And then, all in a moment, the guillotine—and he was going up the steps to it!
He turned as he reached the platform. For an instant, tumult and a sense of mad disaster hemmed him in. There was a foam of upturned faces, vaster than anything he had yet realised; there was the tall, lean yoke, with its wedge of dripping steel swung up between; there was the lunette, the little window, and the corners, just visible, of the deep basket beyond into which he was to vomit his life. They were hauling away the trunk of the last victim, a ludicrous, flabby welter, into the red cart adjacent. What a way to treat a man—soulless, obscene! For one instant a deadly sickness overpowered him; he turned his head away—and saw her panting up the steps, confessed, but yet unnoticed, a jocund leer on her withered old face.
Then suddenly something happened. The thundering voice of the crowd rose to an exultant pitch; there was a crash, a numbing jerk—and he was erect again, amazed and flung at liberty.
But even in that supreme moment his vision sought out his old rag-sorter, and was for her alone. She was down on her knees, eager and mumbling, stuffing something into her green umbrella. What was it—a red cabbage—a head? He caught a glimpse of it as it went in—and it was his own head—the head of Antoine Quentin Fouquier de Tinville, ex-Public Prosecutor to the Revolutionary Tribunal.
THE QUEEN’S NURSE
Frivolous she may have been, shallow and light-hearted as a brook, but not heartless. Her nurse—she who, in modern parlance, had “taken her from the month” and had fed and bred her in the house of her father, Sir John Seymour, of Wiltshire, knight—would always defend her tooth and nail from that charge. And when at last, having followed her nursling’s dancing career through the Courts of the old gloomy Louvre and the more splendid Whitehall, she came to see her supplant in the royal caprice the unhappy Queen whose maid-of-honour she had been, she would allow in her presence no breath of detraction to slur the good fame of her darling, but would constantly aver that she had fought against the inevitable with all the desperation of which her buoyant nature was capable. Jane could never say nay to the least plausible beggar in the world, she would declare; and what was her chance when that suppliant was King Harry himself? She loved life, to be sure, the sweet butterfly—who would not with such a disposition? And when the alternative was to be broken on a wheel! How many, though deeper ones, would have chosen that in her place, she would like to know? And here was she about to justify her monarch’s choice by presenting him with a male heir—the heir for whom he had been growling and raging these twenty years past. She had no doubt it would be a male, since her bird always gave every one what he asked. And she had come to nurse her nursling through her first troublous days in this the new great palace of Hampton that the red Cardinal had built.
So she believed up to the last, and at that last the King, the least plausible beggar, sat all alone one wild October evening in the great oriel window of the great hall at the Court. It blew and rained boisterously without, and the wet, red leaves were dashed against the glass, where they ran down like gouts of blood. Their hue was reflected in the royal eyes, which stared out upon the desolate prospect between wrath and anxiety. Henry’s conscience was gnawing at his heart, in truth, and despot-like he resented the pain.
The tapers burned under that vaulted gloom like glow-worms in a dark avenue; the residue of a discarded feast lay tumbled about the tables. Apart from the golden dishes, the piles of fruit, the crusted goblets and great flagons of wine, he sat in his tremendous isolation, and fought the fight between desire and humanity. It was never, alas! but a brief struggle with him. He rose in a moment, a heavy, butcher-like figure of a man, a huge common hulk made formidable by padded doublet and “blistered” sleeves all roped and starred with gems, and, his lips puffing, the scant ginger hair bristling on his swollen neck and jowls, thundered an order into space. Instant to it an obsequious page leaped into the Presence.
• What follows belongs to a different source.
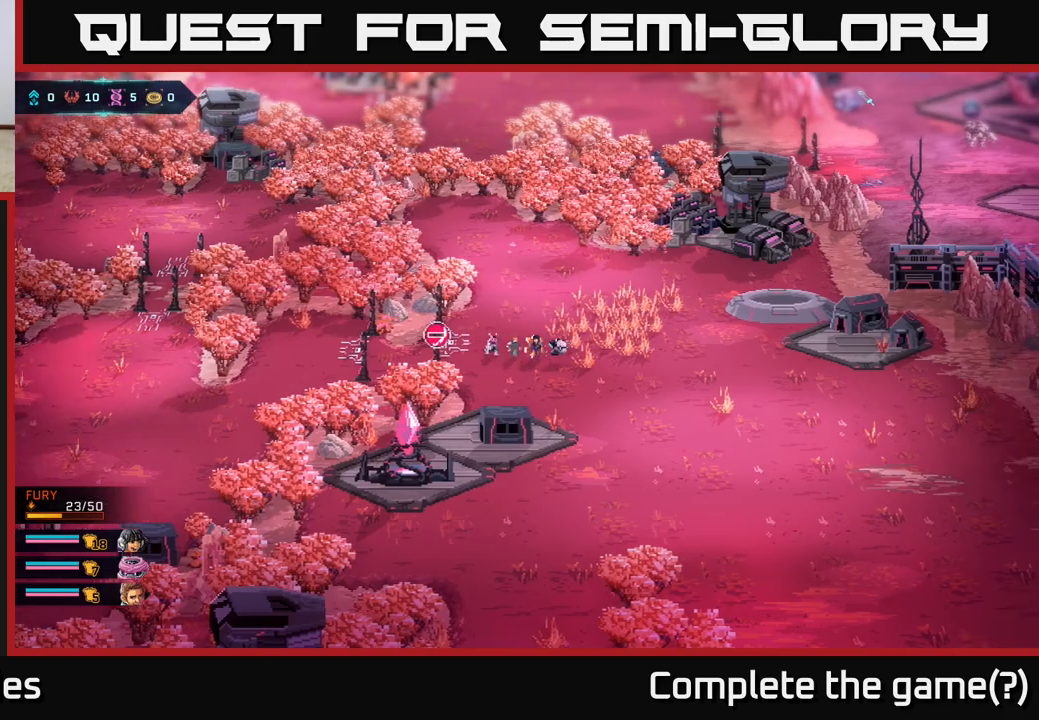
{"buttons": [], "left_stick": "down-right", "right_stick": "center", "events": [[100, "DPAD_RIGHT", "up"], [383, "left_stick", "right"], [450, "left_stick", "down-right"]]}
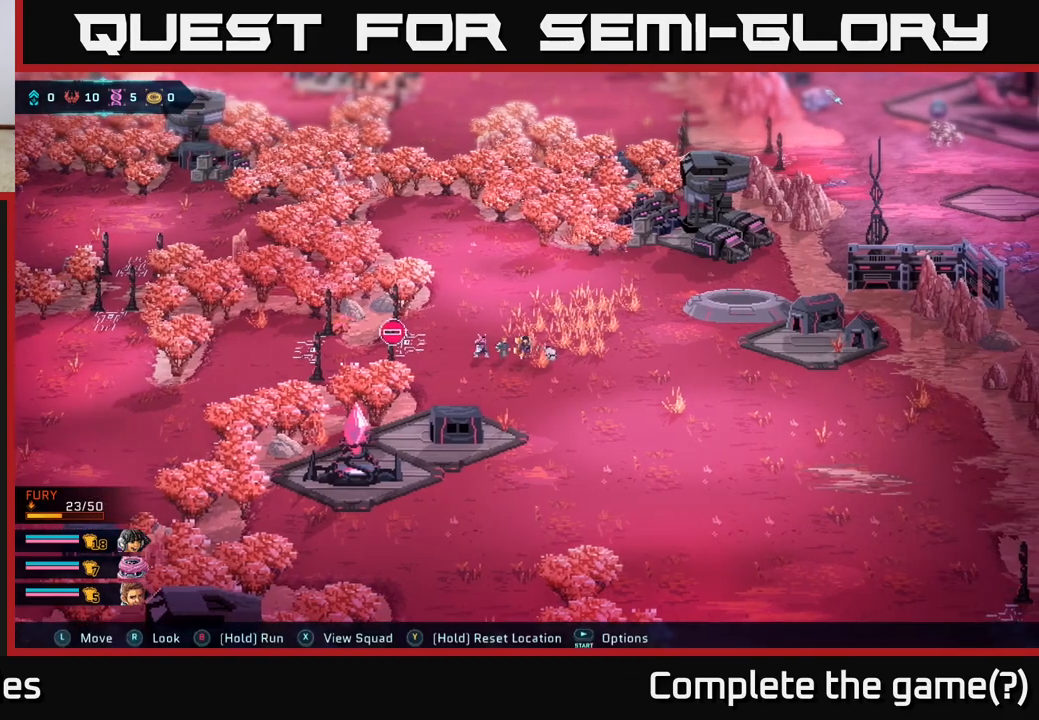
{"buttons": ["B"], "left_stick": "down", "right_stick": "center", "events": [[117, "B", "down"], [417, "left_stick", "down"]]}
“Sir Anthony Denny—summon him.”
The page vanished; the King strode up and down. At the fourth turn he paused to see a figure bow before him. This figure, for contrast, was robed all in black, with a tight coif on its head, and, hanging from its shoulders, a long, sleeveless gown edged with brown fur. It was the figure, livid and drawn-faced, of the chief barber-surgeon attending on her Majesty the Queen’s confinement.